## RECORDS PROVIDED
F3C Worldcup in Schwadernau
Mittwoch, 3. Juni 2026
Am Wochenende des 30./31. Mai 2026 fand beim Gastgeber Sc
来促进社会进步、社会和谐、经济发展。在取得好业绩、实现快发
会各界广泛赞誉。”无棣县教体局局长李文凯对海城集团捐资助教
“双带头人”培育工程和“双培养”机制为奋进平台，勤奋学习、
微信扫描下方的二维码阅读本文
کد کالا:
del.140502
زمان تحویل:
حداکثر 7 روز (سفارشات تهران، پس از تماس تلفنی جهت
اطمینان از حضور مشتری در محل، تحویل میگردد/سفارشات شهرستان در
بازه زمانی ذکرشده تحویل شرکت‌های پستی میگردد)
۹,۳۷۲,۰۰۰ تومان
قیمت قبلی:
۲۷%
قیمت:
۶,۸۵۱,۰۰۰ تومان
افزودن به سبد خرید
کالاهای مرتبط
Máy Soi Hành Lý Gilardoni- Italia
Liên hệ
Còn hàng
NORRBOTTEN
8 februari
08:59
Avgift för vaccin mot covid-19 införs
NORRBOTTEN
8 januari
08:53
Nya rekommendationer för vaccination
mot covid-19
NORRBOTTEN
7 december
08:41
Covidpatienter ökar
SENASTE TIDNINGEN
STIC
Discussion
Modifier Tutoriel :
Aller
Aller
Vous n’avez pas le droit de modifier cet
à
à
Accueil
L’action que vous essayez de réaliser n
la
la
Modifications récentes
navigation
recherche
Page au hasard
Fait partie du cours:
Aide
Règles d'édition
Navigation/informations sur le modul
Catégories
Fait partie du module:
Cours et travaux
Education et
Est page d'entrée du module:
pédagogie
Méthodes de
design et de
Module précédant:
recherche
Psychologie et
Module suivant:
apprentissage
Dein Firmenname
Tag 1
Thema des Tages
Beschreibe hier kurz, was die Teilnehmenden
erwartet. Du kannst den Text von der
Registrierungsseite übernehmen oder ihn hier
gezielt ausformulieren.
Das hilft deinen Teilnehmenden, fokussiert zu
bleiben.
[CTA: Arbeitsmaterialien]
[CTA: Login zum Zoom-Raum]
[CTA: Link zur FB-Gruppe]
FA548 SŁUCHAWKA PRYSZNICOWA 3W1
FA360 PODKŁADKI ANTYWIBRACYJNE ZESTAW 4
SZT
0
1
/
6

## EXERCISE DIRECTIONS
In your answer, repeat each line of the material word for word.

## ANSWER FOR THIS EXERCISE
F3C Worldcup in Schwadernau
Mittwoch, 3. Juni 2026
Am Wochenende des 30./31. Mai 2026 fand beim Gastgeber Sc
来促进社会进步、社会和谐、经济发展。在取得好业绩、实现快发
会各界广泛赞誉。”无棣县教体局局长李文凯对海城集团捐资助教
“双带头人”培育工程和“双培养”机制为奋进平台，勤奋学习、
微信扫描下方的二维码阅读本文
کد کالا:
del.140502
زمان تحویل:
حداکثر 7 روز (سفارشات تهران، پس از تماس تلفنی جهت
اطمینان از حضور مشتری در محل، تحویل میگردد/سفارشات شهرستان در
بازه زمانی ذکرشده تحویل شرکت‌های پستی میگردد)
۹,۳۷۲,۰۰۰ تومان
قیمت قبلی:
۲۷%
قیمت:
۶,۸۵۱,۰۰۰ تومان
افزودن به سبد خرید
کالاهای مرتبط
Máy Soi Hành Lý Gilardoni- Italia
Liên hệ
Còn hàng
NORRBOTTEN
8 februari
08:59
Avgift för vaccin mot covid-19 införs
NORRBOTTEN
8 januari
08:53
Nya rekommendationer för vaccination
mot covid-19
NORRBOTTEN
7 december
08:41
Covidpatienter ökar
SENASTE TIDNINGEN
STIC
Discussion
Modifier Tutoriel :
Aller
Aller
Vous n’avez pas le droit de modifier cet
à
à
Accueil
L’action que vous essayez de réaliser n
la
la
Modifications récentes
navigation
recherche
Page au hasard
Fait partie du cours:
Aide
Règles d'édition
Navigation/informations sur le modul
Catégories
Fait partie du module:
Cours et travaux
Education et
Est page d'entrée du module:
pédagogie
Méthodes de
design et de
Module précédant:
recherche
Psychologie et
Module suivant:
apprentissage
Dein Firmenname
Tag 1
Thema des Tages
Beschreibe hier kurz, was die Teilnehmenden
erwartet. Du kannst den Text von der
Registrierungsseite übernehmen oder ihn hier
gezielt ausformulieren.
Das hilft deinen Teilnehmenden, fokussiert zu
bleiben.
[CTA: Arbeitsmaterialien]
[CTA: Login zum Zoom-Raum]
[CTA: Link zur FB-Gruppe]
FA548 SŁUCHAWKA PRYSZNICOWA 3W1
FA360 PODKŁADKI ANTYWIBRACYJNE ZESTAW 4
SZT
0
1
/
6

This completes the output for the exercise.